Task to carry out: Retype the records in full, exactly as they stand.

Exercise inputs:
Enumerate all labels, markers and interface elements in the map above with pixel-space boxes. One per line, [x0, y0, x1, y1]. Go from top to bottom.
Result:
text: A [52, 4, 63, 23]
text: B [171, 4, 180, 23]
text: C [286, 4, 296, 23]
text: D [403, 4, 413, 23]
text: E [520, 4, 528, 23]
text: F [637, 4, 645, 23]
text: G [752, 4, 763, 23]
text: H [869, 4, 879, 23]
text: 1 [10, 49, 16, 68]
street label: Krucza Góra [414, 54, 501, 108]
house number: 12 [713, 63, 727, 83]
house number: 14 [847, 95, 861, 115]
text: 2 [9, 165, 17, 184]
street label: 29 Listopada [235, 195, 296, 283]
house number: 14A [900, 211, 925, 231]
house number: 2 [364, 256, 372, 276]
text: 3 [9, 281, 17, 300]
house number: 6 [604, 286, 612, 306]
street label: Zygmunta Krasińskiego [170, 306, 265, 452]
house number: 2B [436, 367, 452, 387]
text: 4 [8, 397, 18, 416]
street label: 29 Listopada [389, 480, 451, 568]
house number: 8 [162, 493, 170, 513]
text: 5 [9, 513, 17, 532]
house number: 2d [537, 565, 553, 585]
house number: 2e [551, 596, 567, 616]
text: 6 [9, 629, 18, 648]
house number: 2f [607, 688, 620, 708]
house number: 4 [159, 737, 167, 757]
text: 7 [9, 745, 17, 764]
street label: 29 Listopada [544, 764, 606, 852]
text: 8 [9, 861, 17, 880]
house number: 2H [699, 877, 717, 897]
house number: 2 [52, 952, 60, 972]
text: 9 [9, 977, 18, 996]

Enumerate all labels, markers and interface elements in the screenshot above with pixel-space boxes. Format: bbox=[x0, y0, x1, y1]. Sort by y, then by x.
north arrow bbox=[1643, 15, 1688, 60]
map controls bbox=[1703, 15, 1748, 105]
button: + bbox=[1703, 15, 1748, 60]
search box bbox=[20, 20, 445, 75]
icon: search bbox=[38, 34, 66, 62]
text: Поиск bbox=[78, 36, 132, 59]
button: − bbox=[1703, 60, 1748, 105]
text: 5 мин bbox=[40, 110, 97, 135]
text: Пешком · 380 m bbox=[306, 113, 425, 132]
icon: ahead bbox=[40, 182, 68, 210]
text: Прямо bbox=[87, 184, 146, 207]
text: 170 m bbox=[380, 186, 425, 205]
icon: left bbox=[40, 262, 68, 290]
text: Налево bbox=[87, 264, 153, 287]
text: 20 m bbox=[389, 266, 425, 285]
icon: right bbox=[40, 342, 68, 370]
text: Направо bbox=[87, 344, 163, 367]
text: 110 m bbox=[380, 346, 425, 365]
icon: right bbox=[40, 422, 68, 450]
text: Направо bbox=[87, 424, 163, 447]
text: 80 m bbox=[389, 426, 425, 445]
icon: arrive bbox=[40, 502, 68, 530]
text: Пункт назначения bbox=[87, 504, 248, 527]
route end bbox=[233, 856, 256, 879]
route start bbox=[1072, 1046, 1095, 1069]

Response to the exercise:
Enumerate all labels, markers and interface elements in the map above with pixel-space boxes. One per line, [x0, y0, x1, y1]. Go from top to bottom.
Result:
text: A [52, 4, 63, 23]
text: B [171, 4, 180, 23]
text: C [286, 4, 296, 23]
text: D [403, 4, 413, 23]
text: E [520, 4, 528, 23]
text: F [637, 4, 645, 23]
text: G [752, 4, 763, 23]
text: H [869, 4, 879, 23]
text: 1 [10, 49, 16, 68]
street label: Krucza Góra [414, 54, 501, 108]
house number: 12 [713, 63, 727, 83]
house number: 14 [847, 95, 861, 115]
text: 2 [9, 165, 17, 184]
street label: 29 Listopada [235, 195, 296, 283]
house number: 14A [900, 211, 925, 231]
house number: 2 [364, 256, 372, 276]
text: 3 [9, 281, 17, 300]
house number: 6 [604, 286, 612, 306]
street label: Zygmunta Krasińskiego [170, 306, 265, 452]
house number: 2B [436, 367, 452, 387]
text: 4 [8, 397, 18, 416]
street label: 29 Listopada [389, 480, 451, 568]
house number: 8 [162, 493, 170, 513]
text: 5 [9, 513, 17, 532]
house number: 2d [537, 565, 553, 585]
house number: 2e [551, 596, 567, 616]
text: 6 [9, 629, 18, 648]
house number: 2f [607, 688, 620, 708]
house number: 4 [159, 737, 167, 757]
text: 7 [9, 745, 17, 764]
street label: 29 Listopada [544, 764, 606, 852]
text: 8 [9, 861, 17, 880]
house number: 2H [699, 877, 717, 897]
house number: 2 [52, 952, 60, 972]
text: 9 [9, 977, 18, 996]

Enumerate all labels, markers and interface elements in the screenshot above with pixel-space boxes. Format: bbox=[x0, y0, x1, y1]. Sort by y, then by x.
north arrow bbox=[1643, 15, 1688, 60]
map controls bbox=[1703, 15, 1748, 105]
button: + bbox=[1703, 15, 1748, 60]
search box bbox=[20, 20, 445, 75]
icon: search bbox=[38, 34, 66, 62]
text: Поиск bbox=[78, 36, 132, 59]
button: − bbox=[1703, 60, 1748, 105]
text: 5 мин bbox=[40, 110, 97, 135]
text: Пешком · 380 m bbox=[306, 113, 425, 132]
icon: ahead bbox=[40, 182, 68, 210]
text: Прямо bbox=[87, 184, 146, 207]
text: 170 m bbox=[380, 186, 425, 205]
icon: left bbox=[40, 262, 68, 290]
text: Налево bbox=[87, 264, 153, 287]
text: 20 m bbox=[389, 266, 425, 285]
icon: right bbox=[40, 342, 68, 370]
text: Направо bbox=[87, 344, 163, 367]
text: 110 m bbox=[380, 346, 425, 365]
icon: right bbox=[40, 422, 68, 450]
text: Направо bbox=[87, 424, 163, 447]
text: 80 m bbox=[389, 426, 425, 445]
icon: arrive bbox=[40, 502, 68, 530]
text: Пункт назначения bbox=[87, 504, 248, 527]
route end bbox=[233, 856, 256, 879]
route start bbox=[1072, 1046, 1095, 1069]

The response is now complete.